Chelsea and Arsenal meet this weekend in what is nearly always one of the more explosive fixtures in the Premier League season. In recent years, the rivalry has been defined by the personal animus between Arsène Wenger and José Mourinho. Indeed, there have been times since Mourinho’s return to Chelsea where the tension on the touchline was more attention-grabbing than anything that was happening on the pitch. Yet this clash is still ultimately about the football, and it’s given rise to some memorable games over the years.
This week, we look back at the 1950 FA Cup semifinal— an historic encounter that played out one of the most thrilling comebacks in the competition’s history.
The build-up to the match was taut, with the high stakes and injury concerns for both teams making for a heady brew. The nearly 68,000 in attendance at White Hart Lane knew from the moment they walked into the ground they were in for something special.
Having never been to an FA Cup Final before, Chelsea were out for blood and looking to make some club history. Center forward Roy Bentley propelled the Blues to an early 2-0 lead in the first half hour. With Chelsea having the better run of play, it looked like they would finally book that elusive trip to Wembley.

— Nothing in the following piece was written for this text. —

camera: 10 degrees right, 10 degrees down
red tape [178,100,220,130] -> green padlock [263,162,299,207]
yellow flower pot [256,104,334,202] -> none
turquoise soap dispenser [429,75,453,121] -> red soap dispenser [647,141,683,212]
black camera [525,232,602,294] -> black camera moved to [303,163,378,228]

But Arsenal were having none of it. Winger Freddie Cox pulled one back before halftime with an amazing Olimpico, and the Gunners came out of the tunnel determined to turn things around. In the dressing room during halftime, manager Tom Whittaker lit a fire under the team with a passionate appeal. “We’ve been in tighter spots than this. I doubt if any other team could fight its way out of this one. But Arsenal can. And you’re ARSENAL.”
The pressure was relentless in the second half, while Chelsea was only barely managing to hold on. Eventually, the bow broke and the cradle fell. In the 78th minute, defender Leslie Compton rose to meet a corner kick, got his head on the ball, and sent it into the far corner. Arsenal got their equalizer and protected it for the last 12 minutes and change. The game finished at 2-2, forcing a replay and giving the Gunners a hard-won lifeline.
Arsenal would go on to win the replay 1-0, thanks to Freddie Cox. The Gunners would go on to beat Liverpool 2-0 in the Final at Wembley, etching their name onto the Cup for the third time.
Will this weekend’s clash live up to its reputation? Find out on Saturday morning. Kickoff is at 7:45am EST, with the game airing on NBC Sports Network in the US.